This article is part of the Deep Learning hub.
Neural network architectures encode assumptions about the data. Choosing an architecture is not just a matter of using the newest model. It is a design decision about structure, scale, training behaviour, and the type of pattern the model should learn.
Multilayer perceptrons
A multilayer perceptron is a feedforward network made of stacked dense layers.
It is useful when data can be represented as fixed-size vectors.
Examples:
- Tabular features
- Embeddings
- Engineered numerical inputs
- Simple classification or regression tasks
Strengths:
- Conceptually simple
- Easy to implement
- Useful baseline
Limitations:
- Does not naturally encode spatial structure
- Can become parameter-heavy
- Often requires careful feature preparation
Convolutional neural networks
Convolutional networks are designed for spatial data.
They use filters that slide across inputs, allowing the model to learn local patterns and reuse weights.
Common use cases:
- Image classification
- Object detection
- Segmentation
- Some audio and signal tasks
Key ideas:
- Local receptive fields
- Weight sharing
- Feature maps
- Pooling
- Hierarchical features
CNNs work well when nearby values have meaningful relationships.
Recurrent neural networks
Recurrent networks process sequences by maintaining state across time steps.

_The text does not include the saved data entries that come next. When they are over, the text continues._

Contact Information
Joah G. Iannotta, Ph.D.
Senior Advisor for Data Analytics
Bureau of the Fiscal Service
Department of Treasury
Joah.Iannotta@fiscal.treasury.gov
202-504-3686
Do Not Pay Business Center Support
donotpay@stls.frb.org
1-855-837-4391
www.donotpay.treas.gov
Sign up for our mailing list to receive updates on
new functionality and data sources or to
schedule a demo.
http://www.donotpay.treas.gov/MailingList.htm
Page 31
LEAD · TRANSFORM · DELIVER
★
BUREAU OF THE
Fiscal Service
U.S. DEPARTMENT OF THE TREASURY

They were historically important for:
- Text sequences
- Speech
- Time series
- Event streams
Common variants include:
- Vanilla RNNs
- Long short-term memory networks
- Gated recurrent units
The main challenge is learning long-range dependencies. Gradients can vanish or explode across long sequences.
Residual networks
Residual networks introduced skip connections that allow layers to learn residual functions.

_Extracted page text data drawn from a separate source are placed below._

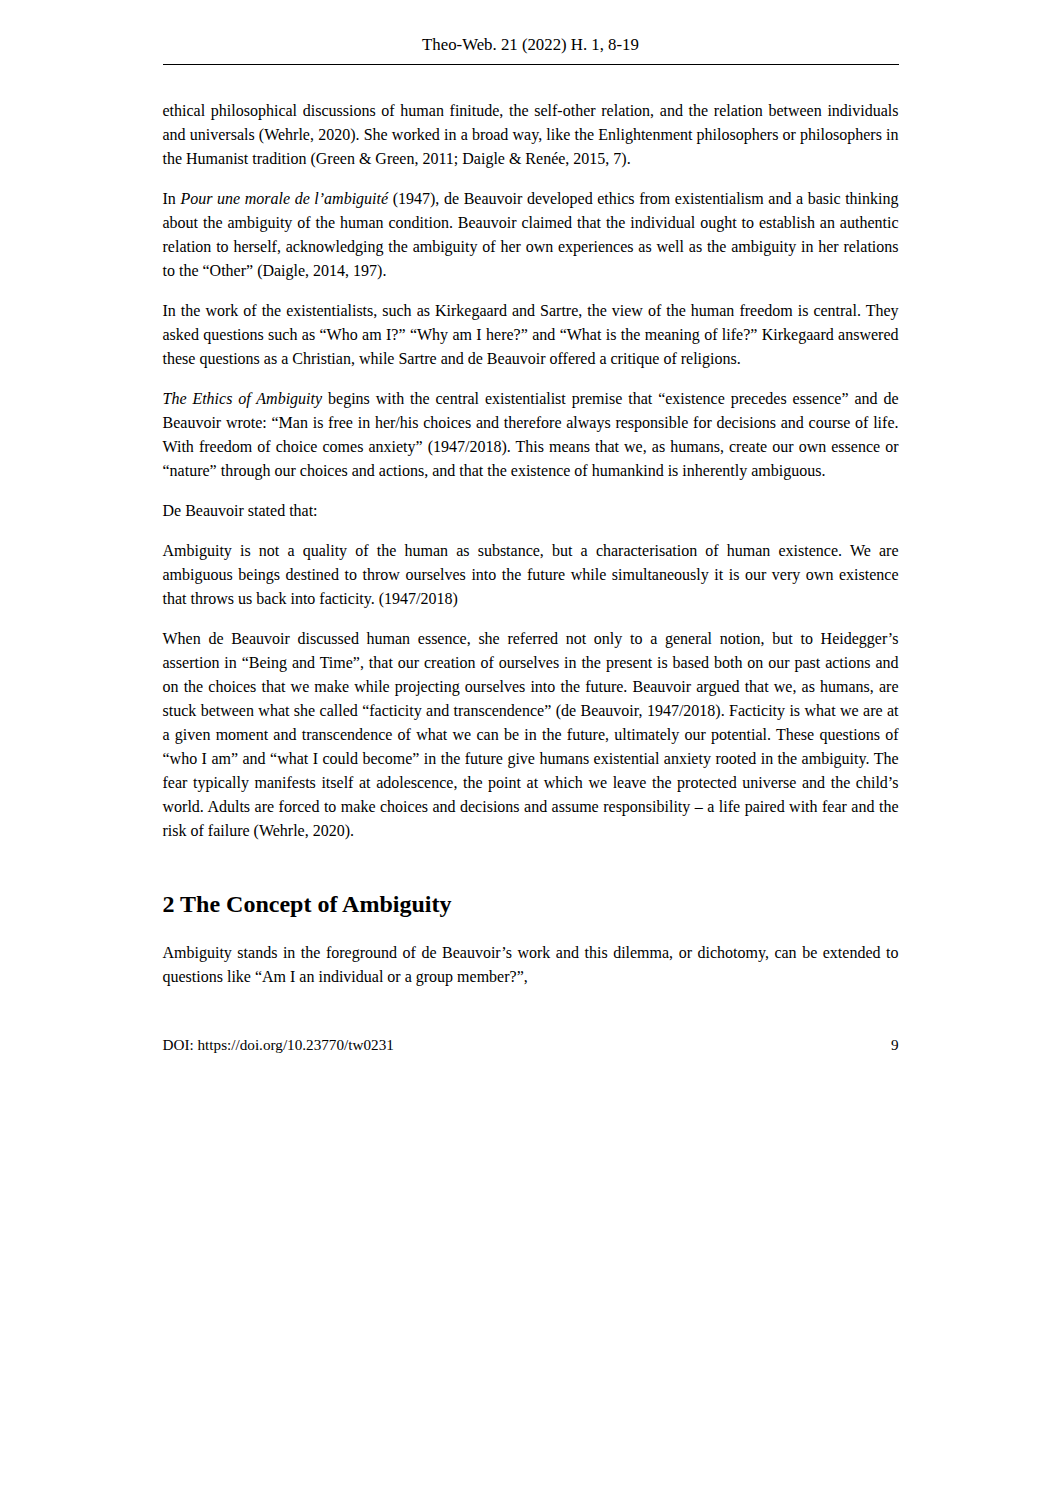Theo-Web. 21 (2022) H. 1, 8-19
ethical philosophical discussions of human finitude, the self-other relation, and the relation between individuals and universals (Wehrle, 2020). She worked in a broad way, like the Enlightenment philosophers or philosophers in the Humanist tradition (Green & Green, 2011; Daigle & Renée, 2015, 7).
In Pour une morale de l’ambiguité (1947), de Beauvoir developed ethics from existentialism and a basic thinking about the ambiguity of the human condition. Beauvoir claimed that the individual ought to establish an authentic relation to herself, acknowledging the ambiguity of her own experiences as well as the ambiguity in her relations to the “Other” (Daigle, 2014, 197).
In the work of the existentialists, such as Kirkegaard and Sartre, the view of the human freedom is central. They asked questions such as “Who am I?” “Why am I here?” and “What is the meaning of life?” Kirkegaard answered these questions as a Christian, while Sartre and de Beauvoir offered a critique of religions.
The Ethics of Ambiguity begins with the central existentialist premise that “existence precedes essence” and de Beauvoir wrote: “Man is free in her/his choices and therefore always responsible for decisions and course of life. With freedom of choice comes anxiety” (1947/2018). This means that we, as humans, create our own essence or “nature” through our choices and actions, and that the existence of humankind is inherently ambiguous.
De Beauvoir stated that:
Ambiguity is not a quality of the human as substance, but a characterisation of human existence. We are ambiguous beings destined to throw ourselves into the future while simultaneously it is our very own existence that throws us back into facticity. (1947/2018)
When de Beauvoir discussed human essence, she referred not only to a general notion, but to Heidegger’s assertion in “Being and Time”, that our creation of ourselves in the present is based both on our past actions and on the choices that we make while projecting ourselves into the future. Beauvoir argued that we, as humans, are stuck between what she called “facticity and transcendence” (de Beauvoir, 1947/2018). Facticity is what we are at a given moment and transcendence of what we can be in the future, ultimately our potential. These questions of “who I am” and “what I could become” in the future give humans existential anxiety rooted in the ambiguity. The fear typically manifests itself at adolescence, the point at which we leave the protected universe and the child’s world. Adults are forced to make choices and decisions and assume responsibility – a life paired with fear and the risk of failure (Wehrle, 2020).
2 The Concept of Ambiguity
Ambiguity stands in the foreground of de Beauvoir’s work and this dilemma, or dichotomy, can be extended to questions like “Am I an individual or a group member?”,
DOI: https://doi.org/10.23770/tw0231 9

Instead of forcing every layer to learn a full transformation, the network can learn a correction added to an earlier representation.
Why this matters:
- Deeper networks become easier to optimise.
- Gradient flow improves.
- Very deep computer vision models become more practical.
Residual connections are now common across many model families, not just image models.
Encoder-decoder models
Encoder-decoder models map an input sequence or structure to an output sequence or structure.
Examples:
- Translation
- Summarisation
- Captioning
- Sequence prediction
The encoder builds a representation of the input. The decoder generates the output.
Attention mechanisms improved these models by allowing the decoder to focus on relevant parts of the input representation.
Choosing an architecture
Start with the data shape and task.
Ask:
- Is the input a fixed vector?
- Is there spatial structure?
- Is there sequence order?
- Are long-range dependencies important?
- Is interpretability required?
- What baseline should be beaten?
- What hardware constraints exist?
A simple baseline is often more valuable than an unnecessarily complex architecture.
Practical comparison
1
2
3
4
5
MLP: fixed-size vectors
CNN: spatial structure
RNN: sequence order
Residual network: deeper optimisation
Encoder-decoder: structured input to structured output
Engineering takeaway
Architecture choice should follow the problem, not the hype cycle.
The best model is usually the simplest architecture that achieves the required performance with acceptable cost, reliability, and maintainability.
Last reviewed: June 2026. Model families and best practices evolve quickly; validate current implementation choices against current framework documentation and research practice.